As I sat in front of my computer this morning, I wondered what I should write. I decided to be honest about something that God has shown in my life this week.
This happens to me all the time.... Whenever I have to speak on a particular topic, God always allows me to struggle and wrestle with it personally before I speak. I think it helps me to internalize God's truth so that I can speak from a level of authenticity.
This week, I had to prepare a message about contentment...about how we are all attached to something. That something determines our contentment. That can be a person or thing or circumstance. It is so easy for us to attach ourselves. There is a string attached to that something. Follow the string. You'll find what is attached to your soul.
I started to think about the things that tend to determine my emotions or moods. What would change my mood? Over all my years of living, what were the triggers that changed my emotions? I realized (God pointed it out) that I had a lot of things, so I followed the strings from each of them: friends, opposite sex, tennis, job, appearance. They all led to the same thing... I am attached to what others think of me. God really showed me how my emotions ride a roller coaster depending on what happens in my life based on what others think of me. If everything is going well, then I feel good. But if someone should not like me or I hear a negative comment about my latest speaking engagment, it destroys my contentment.
We have a choice when it comes to this. We can choose to attach ourselves to Someone who doesn't change. People, things and circumstances will change, but God remains consistent in who He is and what He thinks of you. We need to let God determine our contentment so that when tough things happen or rejection comes, it won't ruin our contentment.
Sarah Bragg
3 comments:
I think *everyone* struggles with the what-do-people-think-of-me thing. Especially girls, but I could be wrong because I've never gotten into the mind of a boy. :)
"friends, opposite sex, tennis, job, appearance..."
I agree with those except for tennis which I do not take. But I act, and I know that in that avenue at least there is constant "What do people think of me?" syndrome. What does the director think of me? 'Cause I really want him to cast me! What do my fellow actors think of me? That they could SO do a better job than me? And lastly and usually most importantly: What does the AUDIENCE think of me? Are they moved by my acting or do they think to themselves, she'll never go places. Or sometimes I get a bad picture of myself in the newspaper and I cringe.

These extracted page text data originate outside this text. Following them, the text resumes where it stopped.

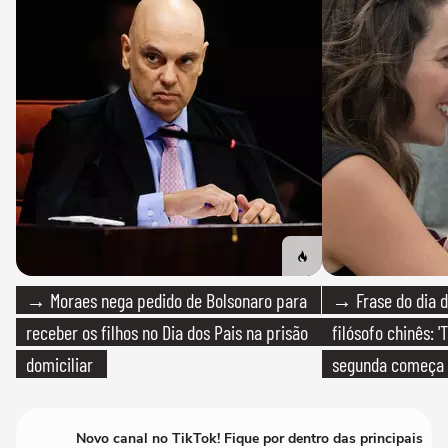
→ Moraes nega pedido de Bolsonaro para
→ Frase do dia d
receber os filhos no Dia dos Pais na prisão
filósofo chinês: 
domiciliar
segunda começa
que só temos um
Novo canal no TikTok! Fique por dentro das principais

I have been able to trust God for these things, thankfully, otherwise by now I'd be a mess. :)
Hey Erin,
Thanks for the comment! I find that it is a learning process for me. Sometimes I do really well with attaching myself to God and detaching myself from what others think. I find that there is so much more freedom when I not let what other people think of me drive what I do and think and feel.
Sarah
Hey Erin,
Thanks for the comment! I find that it is a learning process for me. Sometimes I do really well with attaching myself to God and detaching myself from what others think. I find that there is so much more freedom when I not let what other people think of me drive what I do and think and feel.